Есть только одна причина, которая может объяснить такие потери армии. Обычно они являлись для нас мишенями, а мы для них – нет, поскольку мы всегда скрывались среди камней, в кустарнике, складках местности, расщелинах гор. Поэтому мы обнаруживали их присутствие, ведь перемещение крупных сил невозможно скрыть, а мы их ждали. А когда мы начинали уходить в другом направлении, то они не могли сразу обнаружить наше отступление и продолжали искать в том же месте. А мы в это время поджидали их в другом месте, мы одерживали победы даже на той местности, которая, как казалось, была благоприятной для них, и всё потому, что они были вынуждены слишком распылять свои силы. Вот это и являлось их главной ошибкой. Ведь это они были преследователями. А раз они вели преследование, то они обязаны были подумать о возможных потерях…». Преследование не всегда является неожиданностью, в ходе преследования вполне возможно зримо представлять маршрут передвижения врага. Неожиданностью является ожидание. Именно в засаде обнаруживается передвижение того, кто ведёт преследование. В поведении преследуемого и преследователя есть своя логика. Преследуемый выжидает, для того чтобы защитить свою жизнь, а потом он убегает с этой же целью. Преследователем овладевает охотничий азарт, он стремится убить преследуемого. Тогда преследуемый снова ждёт, чтобы нанести потери преследователю. Вот тогда пыл преследователя несколько остывает.
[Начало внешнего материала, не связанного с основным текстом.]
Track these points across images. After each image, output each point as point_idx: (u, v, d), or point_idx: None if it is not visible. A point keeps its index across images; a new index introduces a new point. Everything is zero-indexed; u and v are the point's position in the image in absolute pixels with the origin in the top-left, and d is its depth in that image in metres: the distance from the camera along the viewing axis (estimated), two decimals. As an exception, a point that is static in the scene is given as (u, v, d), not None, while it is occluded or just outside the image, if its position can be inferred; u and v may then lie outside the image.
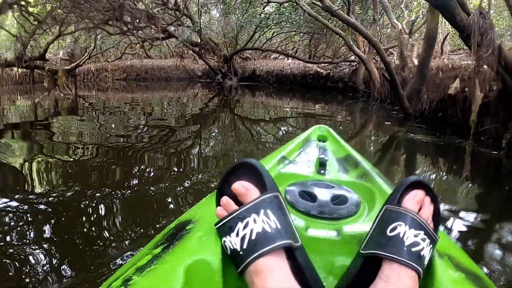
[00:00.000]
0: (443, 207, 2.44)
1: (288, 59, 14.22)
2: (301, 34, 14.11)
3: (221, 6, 14.27)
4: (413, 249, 0.72)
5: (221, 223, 0.76)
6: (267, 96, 10.53)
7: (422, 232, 0.74)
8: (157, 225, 2.11)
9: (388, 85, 7.28)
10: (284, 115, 7.13)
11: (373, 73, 8.11)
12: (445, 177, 3.34)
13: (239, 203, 0.77)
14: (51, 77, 11.23)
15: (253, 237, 0.70)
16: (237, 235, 0.72)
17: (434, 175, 3.35)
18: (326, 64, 12.03)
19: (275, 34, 14.80)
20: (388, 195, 0.85)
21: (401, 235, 0.73)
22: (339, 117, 6.73)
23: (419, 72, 5.86)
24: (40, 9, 10.72)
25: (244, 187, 0.77)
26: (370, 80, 8.41)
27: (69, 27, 11.62)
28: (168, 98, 10.42)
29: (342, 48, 12.67)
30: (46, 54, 12.36)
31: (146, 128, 5.39)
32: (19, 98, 10.30)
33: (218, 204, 0.81)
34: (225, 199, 0.79)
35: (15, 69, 12.33)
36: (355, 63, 10.64)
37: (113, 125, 5.67)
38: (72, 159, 3.60)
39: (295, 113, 7.23)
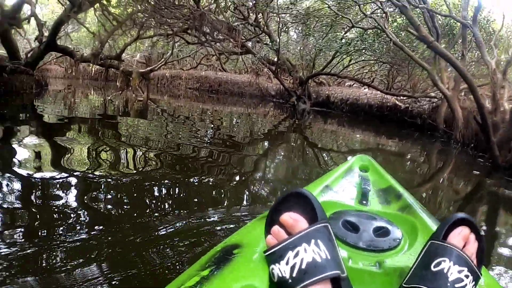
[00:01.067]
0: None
1: (364, 88, 13.72)
2: (380, 63, 13.63)
3: (300, 27, 14.10)
4: (456, 286, 0.72)
5: (271, 250, 0.76)
6: (339, 125, 10.13)
7: (466, 269, 0.74)
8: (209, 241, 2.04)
9: (472, 128, 6.69)
10: (354, 147, 6.78)
11: (456, 113, 7.49)
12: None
13: (289, 233, 0.78)
14: (125, 78, 11.60)
15: (303, 266, 0.71)
16: (287, 263, 0.72)
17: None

«Что касается того эксперимента, который был проведён в ходе перехода к Центральной Кордильере, то я полагаю, что он раскрывает загадку и причину неудач всех наших предшествующих попыток. Среди прочего, это недисциплинированность при переходах, недисциплинированность в местах отдыха и ночёвок, недисциплинированность в отношениях с гражданским населением – всё это и оборачивалось многими неудачами, а они, в свою очередь, вели к потере ценных кадров и оружия. С чего всё начиналось? С того, что в походном лагере появлялись какие-то приглашённые в гости, мужчины и женщины из числа местного населения, а вместе с ними появлялась и бутылка водки, потом в ходе застолья часто невольно выбалтывалось то, что вот, мол, завтра мы идём туда-то, что в таком-то часу будем готовить еду, одним словом, язык за зубами не держали. И вот этот-то либерализм и обошёлся нам провалом трёх попыток вернуться к Центральной Кордильере. Эту мысль я могу пояснить более ясно: дело было не в армии, не в массах, причины наших неудач крылись в нашем же поведении при реализации тех планов, тех задач, которые должны были осуществляться в районе Центральной Кордильеры.